BY AMANDA MOSES
New York Fashion Week (NYFW) swept through the city streets like specks of glitter caught in a gust of wind. The beautiful, albeit brief spectacle took place from September 4th to September 11th at multiple venues throughout the metropolitan area. The main fashion hub for the shows took place at Spring Studios, 50 Varick Street where guests were able to network and mingle in a small lounge (complete with a complimentary café), have their hair styled by TRESemmé salon professionals, and so much more.
The grandeur of NYFW has every fashionista, designer, and artist itching to show off their creative style. Attendees clamor to the runway shows, some dressed in up-and-coming designers, while others stuck with infamous brands such as Balenciaga, Givenchy, Yves Saint Laurent, and other luxury fashion houses. If you are considered an important fashion influencer, than you are placed in a coveted front row seat at the show (which mainly consists of four or five benches divided into sections).
The Spring Creek Sun attended several NYFW Spring/Summer 2020 runway shows. Some of our favorite designs came from: Blancore, Affair, Indonesian Diversity, and Global Collective II.
Blancore is a New-York based contemporary brand, whose showcase this season was inspired by water and all of its forms. The show began like a Shakespearean play, three models silhouetted in blue light that rippled off their bodies akin to mysterious sea creatures. There were silk gowns that flowed along the models’ bodies like a waterfall, sheer fabric forming a mist like appearance, and other outfits that were flat and smooth similar to a body of water at peace. Designer Yalan believes that water defines the existence of life—of every creature. Her inspirations were conveyed through the strong, yet gentle beauty of her design.
Affair’s designer, Rufat Ismayil, centered this season’s runway show around one of the world’s rarest orchids, the Kahri Bulbul, which can be found in his home country of Azerbaijan. Every piece on display featured shades that could be found on a flower, pastels, crêpe chiffon, and crystal embroidery emphasized the delicate beauty of the Kahri Bulbul orchid (almost each model wore a flower in their hair). Some gowns consisted of intricate lace sleeves, while others were made up of several individual pieces of fabric that flowed like confetti.
Indonesian Diversity featured four brands: 2Madison Avenue, Yoriswari Prajanti, Ayumi, and Julianto. This presentation focused on luxurious contemporary attire that highlights Indonesian and American culture.
Maggie Hutauruk, designer for 2Madison Avenue kicked off the show with her colorful and loud pieces made from Indonesian fabrics. Her section of the show was almost like a living abstract art show. Her streetwear and evening wear appeared to channel 1980s rock culture with a flair of Andy Warhal prints.
Ayumi (created by designer Marina Christyanti) was the second Indonesian artist to be showcased. Her pieces were sophisticated with earthy tones and embroidered textiles. Beige chiffon blouses, golden silk shorts, and flowing sashes gave the entire experience a rich and elegant appearance.

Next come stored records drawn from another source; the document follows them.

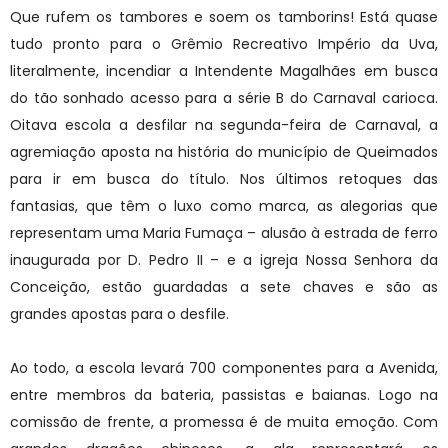
Que rufem os tambores e soem os tamborins! Está quase
tudo pronto para o Grêmio Recreativo Império da Uva,
literalmente, incendiar a Intendente Magalhães em busca
do tão sonhado acesso para a série B do Carnaval carioca.
Oitava escola a desfilar na segunda-feira de Carnaval, a
agremiação aposta na história do município de Queimados
para ir em busca do título. Nos últimos retoques das
fantasias, que têm o luxo como marca, as alegorias que
representam uma Maria Fumaça – alusão à estrada de ferro
inaugurada por D. Pedro II – e a igreja Nossa Senhora da
Conceição, estão guardadas a sete chaves e são as
grandes apostas para o desfile.
Ao todo, a escola levará 700 componentes para a Avenida,
entre membros da bateria, passistas e baianas. Logo na
comissão de frente, a promessa é de muita emoção. Com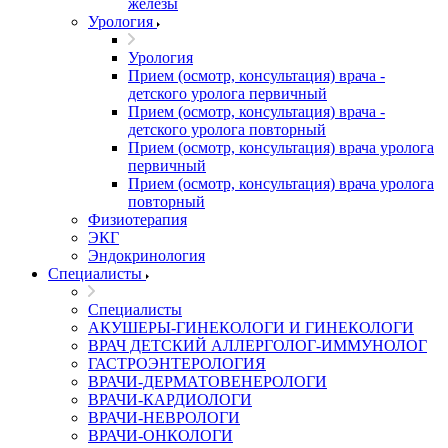
железы
Урология
Урология
Прием (осмотр, консультация) врача -
детского уролога первичный
Прием (осмотр, консультация) врача -
детского уролога повторный
Прием (осмотр, консультация) врача уролога
первичный
Прием (осмотр, консультация) врача уролога
повторный
Физиотерапия
ЭКГ
Эндокринология
Специалисты
Специалисты
АКУШЕРЫ-ГИНЕКОЛОГИ И ГИНЕКОЛОГИ
ВРАЧ ДЕТСКИЙ АЛЛЕРГОЛОГ-ИММУНОЛОГ
ГАСТРОЭНТЕРОЛОГИЯ
ВРАЧИ-ДЕРМАТОВЕНЕРОЛОГИ
ВРАЧИ-КАРДИОЛОГИ
ВРАЧИ-НЕВРОЛОГИ
ВРАЧИ-ОНКОЛОГИ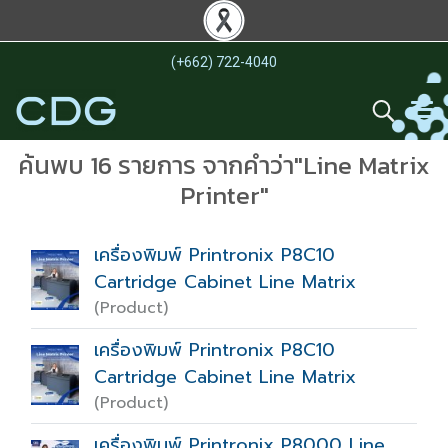
(+662) 722-4040
ค้นพบ 16 รายการ จากคำว่า"Line Matrix
Printer"
เครื่องพิมพ์ Printronix P8C10
Cartridge Cabinet Line Matrix
(Product)
เครื่องพิมพ์ Printronix P8C10
Cartridge Cabinet Line Matrix
(Product)
เครื่องพิมพ์ Printronix P8000 Line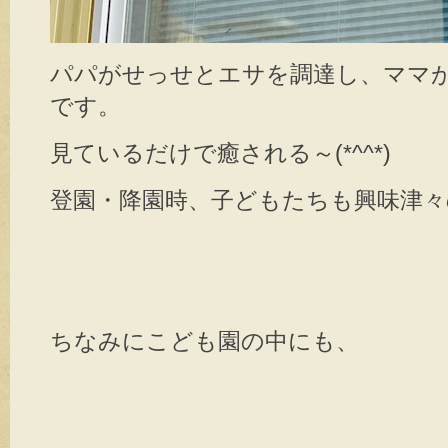
パパがせっせとエサを調達し、ママ
です。
見ているだけで癒される～(*^^*)
登園・降園時、子どもたちも興味津々
ちなみにこども園の中にも、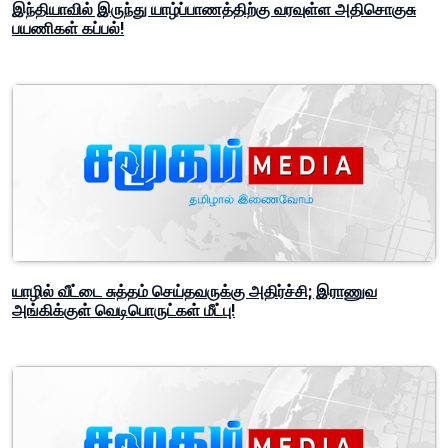
இந்தியாவில் இருந்து யாழ்ப்பாணத்திற்கு வரவுள்ள அதிசொகுசு
பயணிகள் கப்பல்!
யாழில் வீட்டை சுத்தம் செய்தவருக்கு அதிர்ச்சி; இராணுவ
அங்கிக்குள் வெடிபொருட்கள் மீட்பு!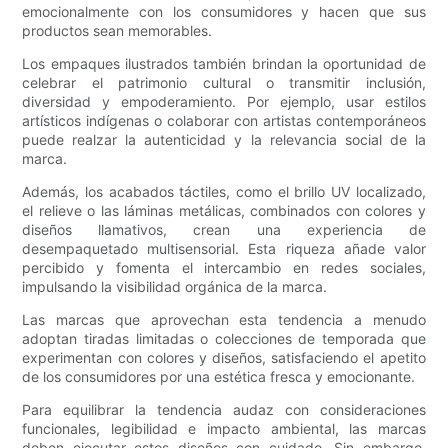
emocionalmente con los consumidores y hacen que sus
productos sean memorables.
Los empaques ilustrados también brindan la oportunidad de
celebrar el patrimonio cultural o transmitir inclusión,
diversidad y empoderamiento. Por ejemplo, usar estilos
artísticos indígenas o colaborar con artistas contemporáneos
puede realzar la autenticidad y la relevancia social de la
marca.
Además, los acabados táctiles, como el brillo UV localizado,
el relieve o las láminas metálicas, combinados con colores y
diseños llamativos, crean una experiencia de
desempaquetado multisensorial. Esta riqueza añade valor
percibido y fomenta el intercambio en redes sociales,
impulsando la visibilidad orgánica de la marca.
Las marcas que aprovechan esta tendencia a menudo
adoptan tiradas limitadas o colecciones de temporada que
experimentan con colores y diseños, satisfaciendo el apetito
de los consumidores por una estética fresca y emocionante.
Para equilibrar la tendencia audaz con consideraciones
funcionales, legibilidad e impacto ambiental, las marcas
deben ejecutar estos diseños con cuidado. Sin embargo,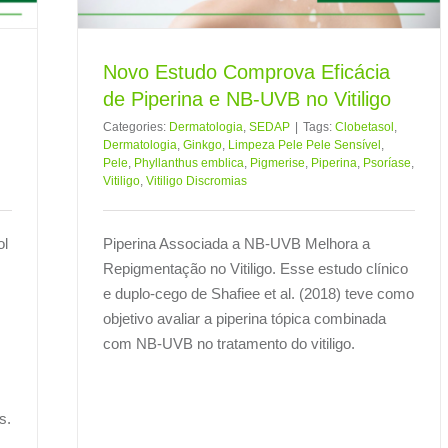
Novo Estudo Comprova Eficácia
de Piperina e NB-UVB no Vitiligo
Categories:
Dermatologia
,
SEDAP
|
Tags:
Clobetasol
,
Dermatologia
,
Ginkgo
,
Limpeza Pele Pele Sensível
,
Pele
,
Phyllanthus emblica
,
Pigmerise
,
Piperina
,
Psoríase
,
Vitiligo
,
Vitiligo Discromias
ol
Piperina Associada a NB-UVB Melhora a
Repigmentação no Vitiligo. Esse estudo clínico
e duplo-cego de Shafiee et al. (2018) teve como
objetivo avaliar a piperina tópica combinada
com NB-UVB no tratamento do vitiligo.
s.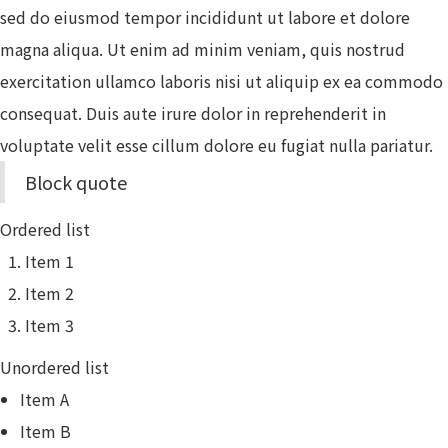
sed do eiusmod tempor incididunt ut labore et dolore
magna aliqua. Ut enim ad minim veniam, quis nostrud
exercitation ullamco laboris nisi ut aliquip ex ea commodo
consequat. Duis aute irure dolor in reprehenderit in
voluptate velit esse cillum dolore eu fugiat nulla pariatur.
Block quote
Ordered list
Item 1
Item 2
Item 3
Unordered list
Item A
Item B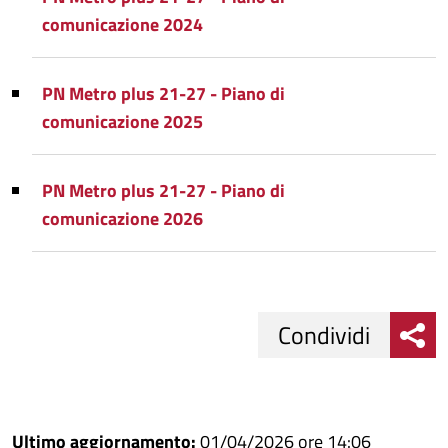
comunicazione 2024
PN Metro plus 21-27 - Piano di
comunicazione 2025
PN Metro plus 21-27 - Piano di
comunicazione 2026
Condividi
Condividi
Condividi
su
Ultimo aggiornamento:
01/04/2026 ore 14:06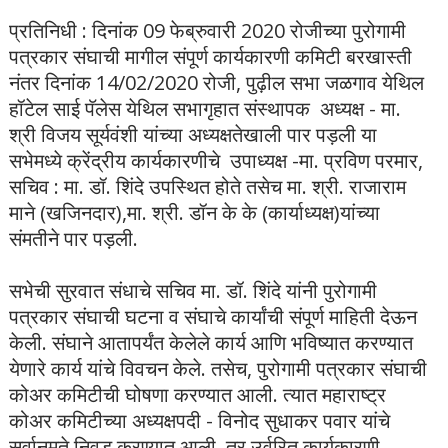
प्रतिनिधी : दिनांक 09 फेब्रुवारी 2020 रोजीच्या पुरोगामी
पत्रकार संघाची मागील संपूर्ण कार्यकारणी कमिटी बरखास्ती
नंतर दिनांक 14/02/2020 रोजी, पुढ़ील सभा जळगाव येथिल
हॉटेल साई पॅलेस येथिल सभागृहात संस्थापक अध्यक्ष - मा.
श्री विजय सूर्यवंशी यांच्या अध्यक्षतेखाली पार पड़ली या
सभेमध्ये क्रेंद्रीय कार्यकारणीचे उपाध्यक्ष -मा. प्रविण परमार,
सचिव : मा. डॉ. शिंदे उपस्थित होते तसेच मा. श्री. राजाराम
माने (खजिनदार),मा. श्री. डॉन के के (कार्याध्यक्ष)यांच्या
संमतीने पार पड़ली.
सभेची सुरवात संधाचे सचिव मा. डॉ. शिंदे यांनी पुरोगामी
पत्रकार संघाची घटना व संघाचे कार्यांची संपूर्ण माहिती देऊन
केली. संघाने आतापर्यंत केलेले कार्य आणि भविष्यात करण्यात
येणारे कार्य यांचे विवचन केले. तसेच, पुरोगामी पत्रकार संघाची
कोअर कमिटीची घोषणा करण्यात आली. त्यात महाराष्ट्र
कोअर कमिटीच्या अध्यक्षपदी - विनोद सुधाकर पवार यांचे
सर्वानुमते निवड करण्यात आली. तर उर्वरित कार्यकारणी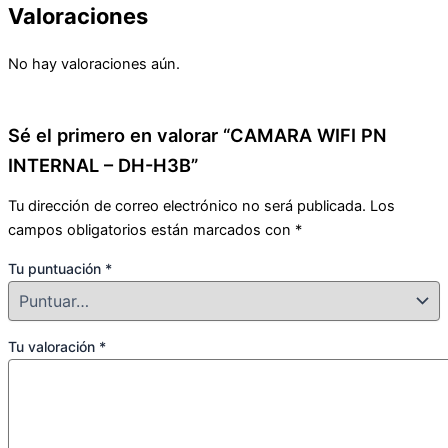
Valoraciones
No hay valoraciones aún.
Sé el primero en valorar “CAMARA WIFI PN
INTERNAL – DH-H3B”
Tu dirección de correo electrónico no será publicada.
Los
campos obligatorios están marcados con
*
Tu puntuación
*
Tu valoración
*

Julianto bold designs concentrated on solid colors with sculptural molds. Blushed pinks, noir blacks, and lacy whites were among the popular colors Julianito exhibited. These exquisite pieces felt very much like Italian or Parisian couture, while maintaining a unique contemporary style.
Yogiswari Prajanti was the final designer to showcase her work. Each of the designs were peppy and fun. Her craftsmanship produced bright street artists based designs that embrace Indonesian and American culture. Much of the dresses and blouses consisted of character illustrations, depicting Prajanti’s visuals of the world.
The most interesting, and perhaps flamboyant showcase at NYFW was
perhaps the Global Fashion Collective II. Design brands Hamon, Haus Zuk,
Maria Pia Cornejo, and AC·HOUSE were at the top of their game during their runway shows.
Hamon followed a theme of unity, featuring one piece of linen or cotton fabric with soft tones, such as pink, yellow, and fuchsia.
While Haus Zuk went in the complete opposite direction with a collection of bright furry designs shedding a light on the LGBT community. Zuk paid homage to his love of video games and cosplay with fantasy-inspired garments.
Maria Pia Cornejo concentrated on balancing color with geometric shapes,
similar to Piet Mondrain’s abstract painting turned into an Yves Saint Laurent 1960s dress. Cornejo inspirations were drawn from her commitment to futurism and pairing color with shapes. Much of her pieces consisted of solid reds folded into whites and blues through various structural shapes.
AC·HOUSE embraced the beauty of black, edgy clothing with Italian
couture. The use of lace, silk, chiffon, and embroideries made each outfit
worthy of either a rock star or princess. The high collar ivory blouses
matched with a puffed-out crushed satin blazer and shorts gave off a
Renascence gothic appeal, while the sheer chiffon black gowns with a
gleam of silver were worthy of the red carpet.